Ali's sacrifices and his greater influence

The imagery of the crucifixion also works well in the thought of Ali's sacrifices and his greater influence as well. His fight for identity and his personhood in a time when blacks were barely seen as human was immense, and his utter refusal to be diminished or categorized gave an unquantifiable amount of hope to future generations. Generations that still face the same fight. He serves as a beacon of light for them.
The clear problem with having idols is that one dehumanizes them easily. It's impossible not to strip them of their humanity. In our eyes, they're perfect, or rather, they have to be perfect and we often overlook their flaws, vices and sometimes criminal behaviour to keep their ideal image in our minds.
The other side is that we need idols to have a greater goal to aspire to. Children learn from imitation. We copy styles, attitudes and behaviours of our heroes, and while it's impossible to become them, adopting their best characteristics in mixture with your own goals and dreams is a huge step in developing a personal identity.
From Jay Electronica to Floyd Mayweather, Prince, Adrien Broner, Kanye West, Serena Williams, Michael Jordan, Beyonce, Randy Moss, Usain Bolt, Jay Z, and almost all black athletes and artists you can name, Ali has had an influence on them. It goes up to the heights of Barack Obama and it goes down to the most ordinary lives of regular black people and children in some of the most forgotten places in the United States and the world. We're all his imperfect clones.
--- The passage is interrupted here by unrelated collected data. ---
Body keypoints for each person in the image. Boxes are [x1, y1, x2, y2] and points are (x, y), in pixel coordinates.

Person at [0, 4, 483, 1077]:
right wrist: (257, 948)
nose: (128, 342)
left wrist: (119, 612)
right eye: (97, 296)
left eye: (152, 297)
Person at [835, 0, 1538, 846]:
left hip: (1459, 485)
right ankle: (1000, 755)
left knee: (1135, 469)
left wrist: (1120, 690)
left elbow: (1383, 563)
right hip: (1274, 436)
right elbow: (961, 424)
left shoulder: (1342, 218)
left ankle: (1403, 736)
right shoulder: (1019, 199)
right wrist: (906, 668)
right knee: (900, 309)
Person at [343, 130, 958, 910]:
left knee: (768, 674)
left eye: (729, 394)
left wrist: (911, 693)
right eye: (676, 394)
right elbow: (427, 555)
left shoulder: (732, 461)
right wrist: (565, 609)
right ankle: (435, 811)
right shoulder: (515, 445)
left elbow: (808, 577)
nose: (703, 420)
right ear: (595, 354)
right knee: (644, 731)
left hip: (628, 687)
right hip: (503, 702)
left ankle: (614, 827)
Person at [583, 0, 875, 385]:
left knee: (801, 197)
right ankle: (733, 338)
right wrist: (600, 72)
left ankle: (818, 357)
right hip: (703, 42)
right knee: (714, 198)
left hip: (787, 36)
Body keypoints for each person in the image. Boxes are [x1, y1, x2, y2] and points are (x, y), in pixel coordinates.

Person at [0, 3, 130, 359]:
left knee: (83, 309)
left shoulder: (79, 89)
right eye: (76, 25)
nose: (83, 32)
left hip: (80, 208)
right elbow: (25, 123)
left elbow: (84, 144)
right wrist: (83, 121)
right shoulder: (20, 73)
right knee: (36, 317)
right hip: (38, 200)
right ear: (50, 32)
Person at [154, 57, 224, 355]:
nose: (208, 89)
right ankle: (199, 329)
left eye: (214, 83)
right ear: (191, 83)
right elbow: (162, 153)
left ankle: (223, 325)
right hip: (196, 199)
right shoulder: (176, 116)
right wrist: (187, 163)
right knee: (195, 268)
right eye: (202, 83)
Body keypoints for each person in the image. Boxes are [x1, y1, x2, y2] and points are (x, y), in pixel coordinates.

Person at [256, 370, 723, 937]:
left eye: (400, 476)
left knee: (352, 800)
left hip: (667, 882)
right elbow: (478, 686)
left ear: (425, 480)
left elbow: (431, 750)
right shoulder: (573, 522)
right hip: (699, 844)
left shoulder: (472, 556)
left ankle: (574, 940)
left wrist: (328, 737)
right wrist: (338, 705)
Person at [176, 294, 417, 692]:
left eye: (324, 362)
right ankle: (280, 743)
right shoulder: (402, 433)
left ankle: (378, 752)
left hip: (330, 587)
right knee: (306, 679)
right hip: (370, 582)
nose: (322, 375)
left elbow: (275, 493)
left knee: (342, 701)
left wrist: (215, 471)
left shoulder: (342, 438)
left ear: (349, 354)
Some closer than others.
I never knew Ali as a boxer, he retired before I was born. But I share a birthday with him, so I read and watched all of his interviews. I poured countless hours into learning everything about him. I knew him as an icon, as a hero, and as a friend. I saw him as someone who didn't beg to be seen as who he was, but one that demanded the recognition. One who would force you to see him in all his might and struggles. A black boy who the world couldn't ignore. A man who contained multitudes which were all intertwined in a muscular, tall body which he described with feminine words. Beautiful. Pretty.
Someone who talked the talk and then walked the walk, but also made it clear, with his refusal of the military especially, that sometimes you have to talk to make sure that others don't force you to walk for them.
I knew him as a militant man, in identity, religion, race and from what I watched and heard about his athletic life. It was no surprise to me that at one point, he was very close to Malcolm X. That confident, intelligent, self-assured and actualized style of being is unmistakable in both, even if it is divisive by nature. It's a self that's impossible to break from the outside.
That personality shows in the outro to the Jay Elec song when he lashes out at the interviewer's attempt to trap and embarrass him. He asks his interlocutor rhetorically: "How you gon' trap me? How you gon' get me on TV and trap me?"
He then goes on to expose the interviewer's true motives. To attack his religion, to turn his white friends against him, saying that if he wasn't prepared, as the interviewer assumed he wouldn't be, that he would have surely been made to look the fool. The interviewer begins to laugh nervously, and the song ends with Ali saying: "You laugh now because I caught ya."
I barely knew him as a boxer, but I did know Muhammad Ali, all sides of him, as the greatest noble of our time.